Source records »
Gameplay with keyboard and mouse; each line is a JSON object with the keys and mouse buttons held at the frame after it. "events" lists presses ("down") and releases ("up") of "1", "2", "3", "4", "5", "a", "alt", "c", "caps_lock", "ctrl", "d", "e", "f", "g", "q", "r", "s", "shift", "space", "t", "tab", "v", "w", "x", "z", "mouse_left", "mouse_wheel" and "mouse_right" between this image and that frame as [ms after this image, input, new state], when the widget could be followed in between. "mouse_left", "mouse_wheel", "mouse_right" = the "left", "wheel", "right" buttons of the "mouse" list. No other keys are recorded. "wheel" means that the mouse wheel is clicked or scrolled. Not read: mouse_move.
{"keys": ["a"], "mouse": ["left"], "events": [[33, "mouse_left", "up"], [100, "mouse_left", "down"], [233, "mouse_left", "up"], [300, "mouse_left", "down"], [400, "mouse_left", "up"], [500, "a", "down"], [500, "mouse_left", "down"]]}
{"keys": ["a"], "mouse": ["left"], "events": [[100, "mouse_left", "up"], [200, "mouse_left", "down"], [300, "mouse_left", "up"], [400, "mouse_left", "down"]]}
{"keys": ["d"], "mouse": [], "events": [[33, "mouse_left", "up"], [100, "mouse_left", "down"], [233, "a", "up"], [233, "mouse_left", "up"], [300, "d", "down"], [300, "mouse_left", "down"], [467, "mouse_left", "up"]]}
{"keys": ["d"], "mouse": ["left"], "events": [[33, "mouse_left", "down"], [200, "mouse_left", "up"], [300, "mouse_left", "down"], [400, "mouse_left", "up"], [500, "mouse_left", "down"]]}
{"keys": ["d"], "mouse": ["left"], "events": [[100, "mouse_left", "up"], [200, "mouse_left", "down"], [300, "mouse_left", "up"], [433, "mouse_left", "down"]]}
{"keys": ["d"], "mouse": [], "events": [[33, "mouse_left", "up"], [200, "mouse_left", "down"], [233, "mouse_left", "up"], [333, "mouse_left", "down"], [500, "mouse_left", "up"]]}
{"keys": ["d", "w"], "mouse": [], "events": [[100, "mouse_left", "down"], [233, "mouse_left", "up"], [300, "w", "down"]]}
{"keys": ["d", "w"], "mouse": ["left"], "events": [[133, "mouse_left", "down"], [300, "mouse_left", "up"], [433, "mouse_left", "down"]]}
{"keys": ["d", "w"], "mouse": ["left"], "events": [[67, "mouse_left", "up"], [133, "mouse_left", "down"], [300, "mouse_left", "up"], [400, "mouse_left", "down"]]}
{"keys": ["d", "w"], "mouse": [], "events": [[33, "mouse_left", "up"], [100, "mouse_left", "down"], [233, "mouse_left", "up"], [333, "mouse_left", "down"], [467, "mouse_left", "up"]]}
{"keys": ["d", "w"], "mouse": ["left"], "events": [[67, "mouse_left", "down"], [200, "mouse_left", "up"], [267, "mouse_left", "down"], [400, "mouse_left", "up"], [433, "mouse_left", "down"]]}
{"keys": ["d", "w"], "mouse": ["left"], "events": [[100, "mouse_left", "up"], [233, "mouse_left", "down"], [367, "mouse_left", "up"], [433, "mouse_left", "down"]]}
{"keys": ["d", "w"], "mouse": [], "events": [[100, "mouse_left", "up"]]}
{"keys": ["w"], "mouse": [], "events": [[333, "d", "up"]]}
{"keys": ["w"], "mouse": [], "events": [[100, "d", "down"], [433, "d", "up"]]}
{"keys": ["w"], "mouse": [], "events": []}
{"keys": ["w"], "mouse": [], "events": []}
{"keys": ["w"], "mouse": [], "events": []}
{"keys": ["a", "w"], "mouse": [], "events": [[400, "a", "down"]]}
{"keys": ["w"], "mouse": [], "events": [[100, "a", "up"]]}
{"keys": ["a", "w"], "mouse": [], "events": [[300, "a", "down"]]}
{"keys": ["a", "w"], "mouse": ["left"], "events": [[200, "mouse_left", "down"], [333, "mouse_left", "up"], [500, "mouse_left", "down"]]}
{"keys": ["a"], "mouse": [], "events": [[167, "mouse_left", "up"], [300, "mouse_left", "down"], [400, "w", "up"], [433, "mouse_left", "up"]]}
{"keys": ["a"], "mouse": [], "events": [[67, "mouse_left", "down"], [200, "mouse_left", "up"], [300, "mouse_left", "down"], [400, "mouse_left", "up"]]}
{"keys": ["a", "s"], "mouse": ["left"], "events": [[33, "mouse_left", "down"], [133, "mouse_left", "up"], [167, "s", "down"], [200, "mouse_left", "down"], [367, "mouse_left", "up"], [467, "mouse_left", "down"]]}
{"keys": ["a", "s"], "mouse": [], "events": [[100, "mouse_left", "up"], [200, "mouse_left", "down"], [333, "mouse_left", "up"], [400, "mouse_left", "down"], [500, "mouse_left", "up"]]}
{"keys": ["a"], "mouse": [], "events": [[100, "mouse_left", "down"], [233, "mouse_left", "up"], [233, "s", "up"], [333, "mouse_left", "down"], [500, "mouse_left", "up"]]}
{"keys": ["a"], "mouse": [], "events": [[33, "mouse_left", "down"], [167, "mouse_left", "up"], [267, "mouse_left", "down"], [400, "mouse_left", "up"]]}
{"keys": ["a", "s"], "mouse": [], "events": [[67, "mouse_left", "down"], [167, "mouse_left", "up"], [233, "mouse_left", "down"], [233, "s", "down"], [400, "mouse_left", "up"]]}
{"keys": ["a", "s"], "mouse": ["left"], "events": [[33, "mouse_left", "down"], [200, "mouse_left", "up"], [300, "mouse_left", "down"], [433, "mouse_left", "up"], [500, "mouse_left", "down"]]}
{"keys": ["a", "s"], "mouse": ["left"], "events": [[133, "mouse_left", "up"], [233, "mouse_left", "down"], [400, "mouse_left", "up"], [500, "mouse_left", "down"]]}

About this exercise » All of the material above should be restated verbatim.

Answer section »
Gameplay with keyboard and mouse; each line is a JSON object with the keys and mouse buttons held at the frame after it. "events" lists presses ("down") and releases ("up") of "1", "2", "3", "4", "5", "a", "alt", "c", "caps_lock", "ctrl", "d", "e", "f", "g", "q", "r", "s", "shift", "space", "t", "tab", "v", "w", "x", "z", "mouse_left", "mouse_wheel" and "mouse_right" between this image and that frame as [ms after this image, input, new state], when the widget could be followed in between. "mouse_left", "mouse_wheel", "mouse_right" = the "left", "wheel", "right" buttons of the "mouse" list. No other keys are recorded. "wheel" means that the mouse wheel is clicked or scrolled. Not read: mouse_move.
{"keys": ["a"], "mouse": ["left"], "events": [[33, "mouse_left", "up"], [100, "mouse_left", "down"], [233, "mouse_left", "up"], [300, "mouse_left", "down"], [400, "mouse_left", "up"], [500, "a", "down"], [500, "mouse_left", "down"]]}
{"keys": ["a"], "mouse": ["left"], "events": [[100, "mouse_left", "up"], [200, "mouse_left", "down"], [300, "mouse_left", "up"], [400, "mouse_left", "down"]]}
{"keys": ["d"], "mouse": [], "events": [[33, "mouse_left", "up"], [100, "mouse_left", "down"], [233, "a", "up"], [233, "mouse_left", "up"], [300, "d", "down"], [300, "mouse_left", "down"], [467, "mouse_left", "up"]]}
{"keys": ["d"], "mouse": ["left"], "events": [[33, "mouse_left", "down"], [200, "mouse_left", "up"], [300, "mouse_left", "down"], [400, "mouse_left", "up"], [500, "mouse_left", "down"]]}
{"keys": ["d"], "mouse": ["left"], "events": [[100, "mouse_left", "up"], [200, "mouse_left", "down"], [300, "mouse_left", "up"], [433, "mouse_left", "down"]]}
{"keys": ["d"], "mouse": [], "events": [[33, "mouse_left", "up"], [200, "mouse_left", "down"], [233, "mouse_left", "up"], [333, "mouse_left", "down"], [500, "mouse_left", "up"]]}
{"keys": ["d", "w"], "mouse": [], "events": [[100, "mouse_left", "down"], [233, "mouse_left", "up"], [300, "w", "down"]]}
{"keys": ["d", "w"], "mouse": ["left"], "events": [[133, "mouse_left", "down"], [300, "mouse_left", "up"], [433, "mouse_left", "down"]]}
{"keys": ["d", "w"], "mouse": ["left"], "events": [[67, "mouse_left", "up"], [133, "mouse_left", "down"], [300, "mouse_left", "up"], [400, "mouse_left", "down"]]}
{"keys": ["d", "w"], "mouse": [], "events": [[33, "mouse_left", "up"], [100, "mouse_left", "down"], [233, "mouse_left", "up"], [333, "mouse_left", "down"], [467, "mouse_left", "up"]]}
{"keys": ["d", "w"], "mouse": ["left"], "events": [[67, "mouse_left", "down"], [200, "mouse_left", "up"], [267, "mouse_left", "down"], [400, "mouse_left", "up"], [433, "mouse_left", "down"]]}
{"keys": ["d", "w"], "mouse": ["left"], "events": [[100, "mouse_left", "up"], [233, "mouse_left", "down"], [367, "mouse_left", "up"], [433, "mouse_left", "down"]]}
{"keys": ["d", "w"], "mouse": [], "events": [[100, "mouse_left", "up"]]}
{"keys": ["w"], "mouse": [], "events": [[333, "d", "up"]]}
{"keys": ["w"], "mouse": [], "events": [[100, "d", "down"], [433, "d", "up"]]}
{"keys": ["w"], "mouse": [], "events": []}
{"keys": ["w"], "mouse": [], "events": []}
{"keys": ["w"], "mouse": [], "events": []}
{"keys": ["a", "w"], "mouse": [], "events": [[400, "a", "down"]]}
{"keys": ["w"], "mouse": [], "events": [[100, "a", "up"]]}
{"keys": ["a", "w"], "mouse": [], "events": [[300, "a", "down"]]}
{"keys": ["a", "w"], "mouse": ["left"], "events": [[200, "mouse_left", "down"], [333, "mouse_left", "up"], [500, "mouse_left", "down"]]}
{"keys": ["a"], "mouse": [], "events": [[167, "mouse_left", "up"], [300, "mouse_left", "down"], [400, "w", "up"], [433, "mouse_left", "up"]]}
{"keys": ["a"], "mouse": [], "events": [[67, "mouse_left", "down"], [200, "mouse_left", "up"], [300, "mouse_left", "down"], [400, "mouse_left", "up"]]}
{"keys": ["a", "s"], "mouse": ["left"], "events": [[33, "mouse_left", "down"], [133, "mouse_left", "up"], [167, "s", "down"], [200, "mouse_left", "down"], [367, "mouse_left", "up"], [467, "mouse_left", "down"]]}
{"keys": ["a", "s"], "mouse": [], "events": [[100, "mouse_left", "up"], [200, "mouse_left", "down"], [333, "mouse_left", "up"], [400, "mouse_left", "down"], [500, "mouse_left", "up"]]}
{"keys": ["a"], "mouse": [], "events": [[100, "mouse_left", "down"], [233, "mouse_left", "up"], [233, "s", "up"], [333, "mouse_left", "down"], [500, "mouse_left", "up"]]}
{"keys": ["a"], "mouse": [], "events": [[33, "mouse_left", "down"], [167, "mouse_left", "up"], [267, "mouse_left", "down"], [400, "mouse_left", "up"]]}
{"keys": ["a", "s"], "mouse": [], "events": [[67, "mouse_left", "down"], [167, "mouse_left", "up"], [233, "mouse_left", "down"], [233, "s", "down"], [400, "mouse_left", "up"]]}
{"keys": ["a", "s"], "mouse": ["left"], "events": [[33, "mouse_left", "down"], [200, "mouse_left", "up"], [300, "mouse_left", "down"], [433, "mouse_left", "up"], [500, "mouse_left", "down"]]}
{"keys": ["a", "s"], "mouse": ["left"], "events": [[133, "mouse_left", "up"], [233, "mouse_left", "down"], [400, "mouse_left", "up"], [500, "mouse_left", "down"]]}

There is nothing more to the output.